L’Health Check ha completato la riforma Fischler?

Per rispondere al primo quesito può essere utile riprendere le trame della riforma del 2003. Seppure avviata come semplice “Revisione di medio termine” di Agenda 2000, la riforma Fischler ha ricevuto commenti particolarmente favorevoli per l’equilibrio complessivo della soluzione adottata. Da un lato, si realizzava una volta per tutte il disaccoppiamento tra politiche e produzioni agricole (salvo residui casi di accoppiamento da eliminare con il tempo); dall’altro, con il pagamento unico aziendale (PUA) si individuava una soluzione non penalizzante per coloro che, seguendo le indicazioni della PAC fino ad allora vigente, avevano investito nei comparti produttivi i cui prezzi non sarebbero più stati sostenuti.
Il giudizio decisamente positivo sulla riforma Fischler era dunque connesso alla sua capacità di liberare senza traumi l’agricoltura dal condizionamento di una politica che, alterando artificialmente i segnali del mercato, costruiva posizioni di rendita che ostacolavano l’esercizio dell’impresa e il turnover generazionale; aveva effetti distributivi distorti, beneficiando un limitato numero di imprese e territori già più dotati a danno di altri in ritardo strutturale; ostacolava i processi di integrazione europea (specie a scapito dei nuovi Stati membri); opponeva l’Europa al resto del mondo, in un contesto internazionale di allargamento e di apertura dei mercati. Ma è evidente che la soluzione individuata aveva, e non poteva non avere, un carattere transitorio.

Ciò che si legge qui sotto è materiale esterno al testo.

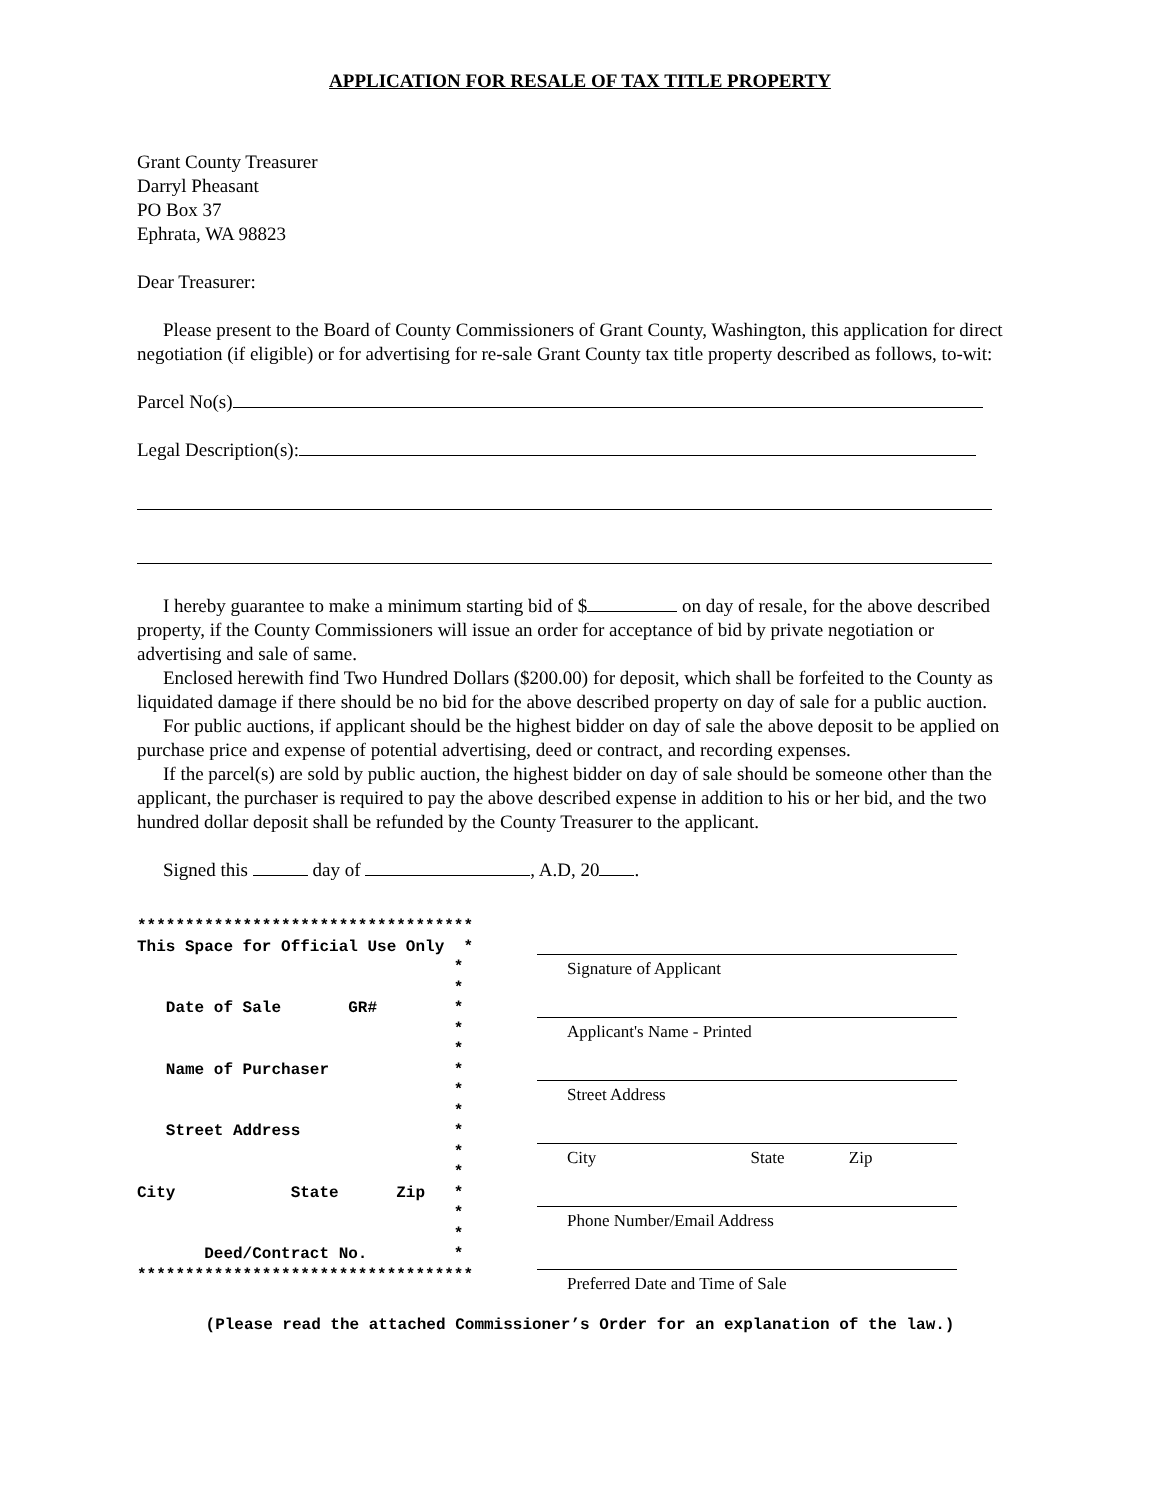APPLICATION FOR RESALE OF TAX TITLE PROPERTY
Grant County Treasurer
Darryl Pheasant
PO Box 37
Ephrata, WA 98823
Dear Treasurer:
Please present to the Board of County Commissioners of Grant County, Washington, this application for direct negotiation (if eligible) or for advertising for re-sale Grant County tax title property described as follows, to-wit:
Parcel No(s)
Legal Description(s):
I hereby guarantee to make a minimum starting bid of $ on day of resale, for the above described property, if the County Commissioners will issue an order for acceptance of bid by private negotiation or advertising and sale of same.
Enclosed herewith find Two Hundred Dollars ($200.00) for deposit, which shall be forfeited to the County as liquidated damage if there should be no bid for the above described property on day of sale for a public auction.
For public auctions, if applicant should be the highest bidder on day of sale the above deposit to be applied on purchase price and expense of potential advertising, deed or contract, and recording expenses.
If the parcel(s) are sold by public auction, the highest bidder on day of sale should be someone other than the applicant, the purchaser is required to pay the above described expense in addition to his or her bid, and the two hundred dollar deposit shall be refunded by the County Treasurer to the applicant.
Signed this day of , A.D, 20 .
*********************************** This Space for Official Use Only * * * Date of Sale GR# * * * Name of Purchaser * * * Street Address * * * City State Zip * * * Deed/Contract No. * ***********************************
Signature of Applicant
Applicant's Name - Printed
Street Address
City State Zip
Phone Number/Email Address
Preferred Date and Time of Sale
(Please read the attached Commissioner’s Order for an explanation of the law.)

Fin dalle proposte iniziali, non si può dire che l’HC della PAC abbia avuto a riferimento questa natura transitoria, che certamente aveva ispirato la riforma Fischler. Basti osservare come il documento di avvio fosse sostanzialmente concentrato sul primo pilastro, non affrontando che indirettamente e in modo disorganico il secondo. Nonostante le affermazioni della Fischer Böel, infatti : “Lo sviluppo rurale deve fare parte del cosiddetto Health Check della PAC” (Fischer Böel, 2007 a); “rural development policy … this is where music is playing” (Fischer Böel, 2007 b), mancava una analisi dello stato di salute del secondo pilastro, pur essendo anch’esso in una fase particolarmente critica di lento e problematico avvio: all’epoca (novembre 2007) si era alla fine del primo anno del periodo di programmazione 2007-2013, e molte Regioni (o Stati membri) in Europa dovevano ancora dotarsi dei PSR; oggi, alla fine del secondo, ancora per il 40% delle misure, mancano in Italia i relativi bandi (la situazione in Europa non è migliore).

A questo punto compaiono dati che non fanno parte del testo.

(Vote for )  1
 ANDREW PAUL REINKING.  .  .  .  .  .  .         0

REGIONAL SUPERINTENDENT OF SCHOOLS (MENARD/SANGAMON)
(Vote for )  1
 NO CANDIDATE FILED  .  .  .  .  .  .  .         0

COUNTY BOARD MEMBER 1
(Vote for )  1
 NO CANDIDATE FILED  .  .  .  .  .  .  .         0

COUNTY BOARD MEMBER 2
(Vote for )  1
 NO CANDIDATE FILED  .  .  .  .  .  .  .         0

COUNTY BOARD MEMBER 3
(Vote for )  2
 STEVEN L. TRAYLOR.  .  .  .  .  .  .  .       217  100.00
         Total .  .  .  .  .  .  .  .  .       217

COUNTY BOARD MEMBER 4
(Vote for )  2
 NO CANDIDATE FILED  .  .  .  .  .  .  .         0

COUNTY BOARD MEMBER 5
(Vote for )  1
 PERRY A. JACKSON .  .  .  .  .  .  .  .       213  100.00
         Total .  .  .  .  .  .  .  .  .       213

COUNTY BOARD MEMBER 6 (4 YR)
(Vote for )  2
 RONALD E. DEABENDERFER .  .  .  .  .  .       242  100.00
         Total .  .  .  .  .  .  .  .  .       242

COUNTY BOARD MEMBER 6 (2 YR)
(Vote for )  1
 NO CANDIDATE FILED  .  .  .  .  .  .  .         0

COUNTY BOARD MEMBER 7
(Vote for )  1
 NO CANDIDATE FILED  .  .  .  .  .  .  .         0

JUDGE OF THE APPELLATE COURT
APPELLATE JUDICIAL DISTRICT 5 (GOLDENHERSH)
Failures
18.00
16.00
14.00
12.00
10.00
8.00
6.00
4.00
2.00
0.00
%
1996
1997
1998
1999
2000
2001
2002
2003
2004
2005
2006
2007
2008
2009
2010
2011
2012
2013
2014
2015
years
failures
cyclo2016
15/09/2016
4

Non di rado, peraltro, le Regioni si mostrano più sollecite nell’attivazione delle misure più facili da amministrare, trascurando o procrastinando quelle più complesse, ma al tempo stesso più innovative e qualificanti. In altre parole, si dedicherebbe più attenzione a spendere, non importa come, tutte le risorse rese disponibili da Bruxelles, che a spenderle bene, selettivamente e con una visione strategica. Il rischio è che prevalga, come denunciato in passato dalla Corte dei Conti europea (European Court of Auditors, 2006), una pericolosa logica distributiva, poco attenta alla selezione, concentrazione e finalizzazione degli interventi, e quindi all’efficienza e all’efficacia dell’intera politica.

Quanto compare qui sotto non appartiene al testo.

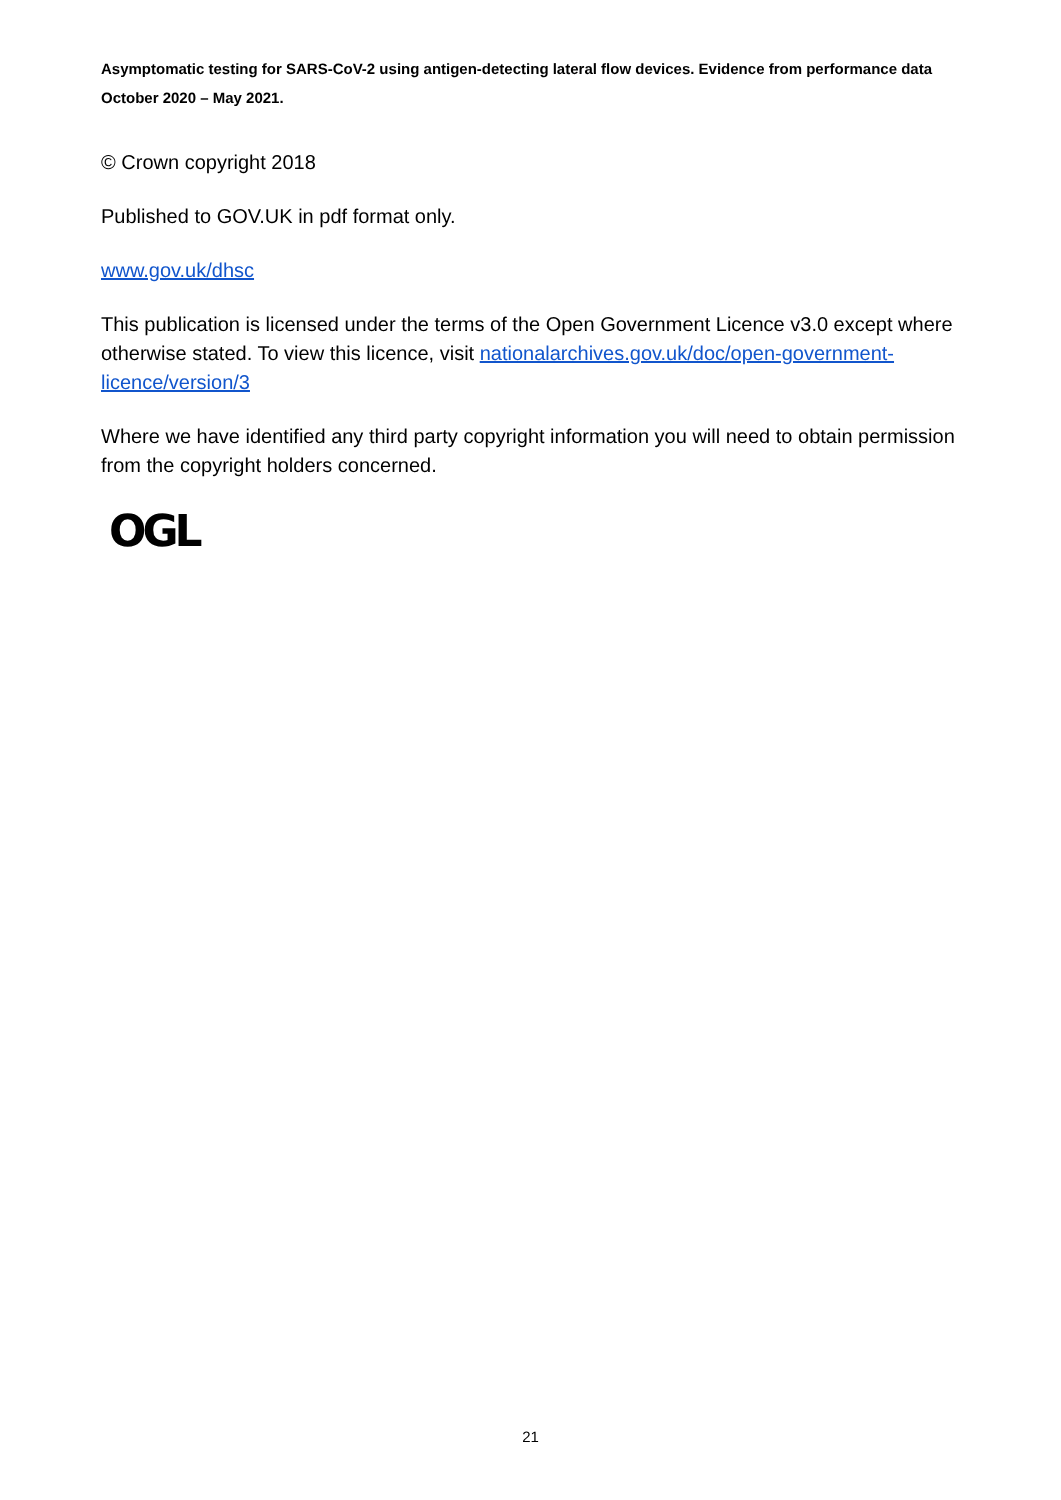Asymptomatic testing for SARS-CoV-2 using antigen-detecting lateral flow devices. Evidence from performance data October 2020 – May 2021.
© Crown copyright 2018
Published to GOV.UK in pdf format only.
www.gov.uk/dhsc
This publication is licensed under the terms of the Open Government Licence v3.0 except where otherwise stated. To view this licence, visit nationalarchives.gov.uk/doc/open-government-licence/version/3
Where we have identified any third party copyright information you will need to obtain permission from the copyright holders concerned.
OGL
21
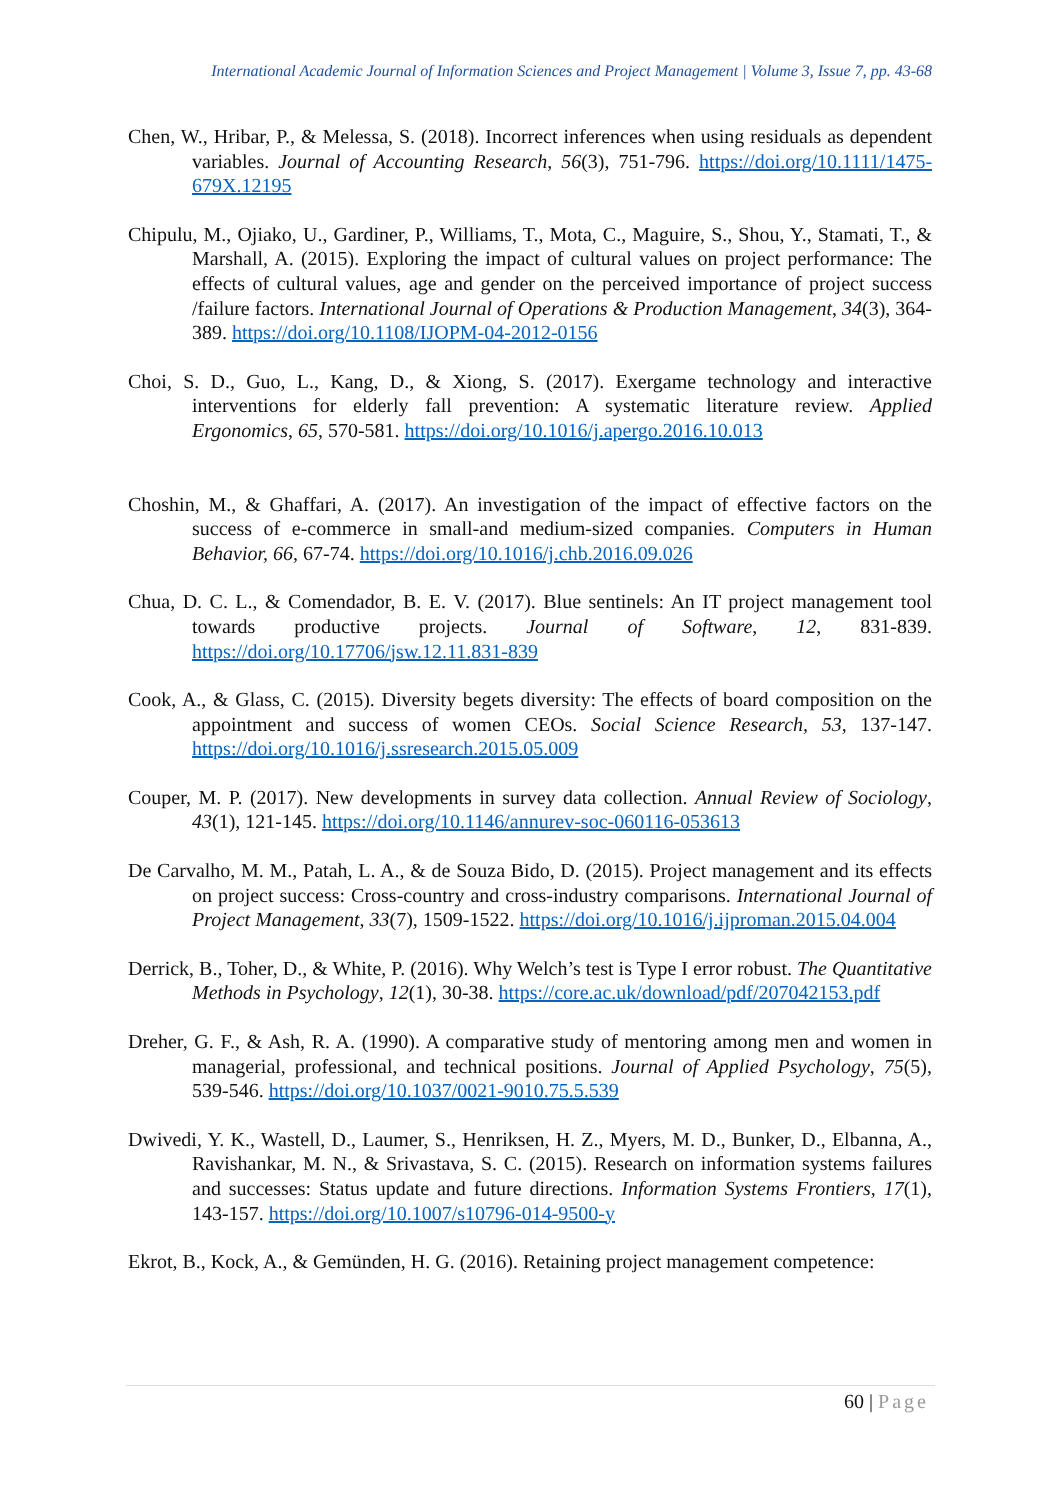International Academic Journal of Information Sciences and Project Management | Volume 3, Issue 7, pp. 43-68
Chen, W., Hribar, P., & Melessa, S. (2018). Incorrect inferences when using residuals as dependent variables. Journal of Accounting Research, 56(3), 751-796. https://doi.org/10.1111/1475-679X.12195
Chipulu, M., Ojiako, U., Gardiner, P., Williams, T., Mota, C., Maguire, S., Shou, Y., Stamati, T., & Marshall, A. (2015). Exploring the impact of cultural values on project performance: The effects of cultural values, age and gender on the perceived importance of project success /failure factors. International Journal of Operations & Production Management, 34(3), 364-389. https://doi.org/10.1108/IJOPM-04-2012-0156
Choi, S. D., Guo, L., Kang, D., & Xiong, S. (2017). Exergame technology and interactive interventions for elderly fall prevention: A systematic literature review. Applied Ergonomics, 65, 570-581. https://doi.org/10.1016/j.apergo.2016.10.013
Choshin, M., & Ghaffari, A. (2017). An investigation of the impact of effective factors on the success of e-commerce in small-and medium-sized companies. Computers in Human Behavior, 66, 67-74. https://doi.org/10.1016/j.chb.2016.09.026
Chua, D. C. L., & Comendador, B. E. V. (2017). Blue sentinels: An IT project management tool towards productive projects. Journal of Software, 12, 831-839. https://doi.org/10.17706/jsw.12.11.831-839
Cook, A., & Glass, C. (2015). Diversity begets diversity: The effects of board composition on the appointment and success of women CEOs. Social Science Research, 53, 137-147. https://doi.org/10.1016/j.ssresearch.2015.05.009
Couper, M. P. (2017). New developments in survey data collection. Annual Review of Sociology, 43(1), 121-145. https://doi.org/10.1146/annurev-soc-060116-053613
De Carvalho, M. M., Patah, L. A., & de Souza Bido, D. (2015). Project management and its effects on project success: Cross-country and cross-industry comparisons. International Journal of Project Management, 33(7), 1509-1522. https://doi.org/10.1016/j.ijproman.2015.04.004
Derrick, B., Toher, D., & White, P. (2016). Why Welch’s test is Type I error robust. The Quantitative Methods in Psychology, 12(1), 30-38. https://core.ac.uk/download/pdf/207042153.pdf
Dreher, G. F., & Ash, R. A. (1990). A comparative study of mentoring among men and women in managerial, professional, and technical positions. Journal of Applied Psychology, 75(5), 539-546. https://doi.org/10.1037/0021-9010.75.5.539
Dwivedi, Y. K., Wastell, D., Laumer, S., Henriksen, H. Z., Myers, M. D., Bunker, D., Elbanna, A., Ravishankar, M. N., & Srivastava, S. C. (2015). Research on information systems failures and successes: Status update and future directions. Information Systems Frontiers, 17(1), 143-157. https://doi.org/10.1007/s10796-014-9500-y
Ekrot, B., Kock, A., & Gemünden, H. G. (2016). Retaining project management competence:
60 | Page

D’altra parte, la proposta iniziale di incremento della modulazione (dal 5% al 13% a regime) poteva essere considerata già relativamente modesta, alla luce del 20% proposto originariamente da Fischler nel 2002 (se si trattava di completare la sua riforma, perché mirare più in basso, dopo che cinque anni erano già passati?). Quanto poi alle cosiddette “nuove sfide” (cambiamento climatico, biodiversità, bioenergia e gestione delle risorse idriche) ci si limitava a farne l’elenco, nonostante sia proprio su di esse che può fare leva una proposta credibile per la futura politica agricola europea. C’erano infine, in alcuni passi, dei rinvii al secondo pilastro di problemi che venivano ad aprirsi completando la riforma del primo: la questione degli allevamenti da latte in montagna in relazione alla fine delle quote, gli effetti ambientali della soppressione del set-aside, e così via.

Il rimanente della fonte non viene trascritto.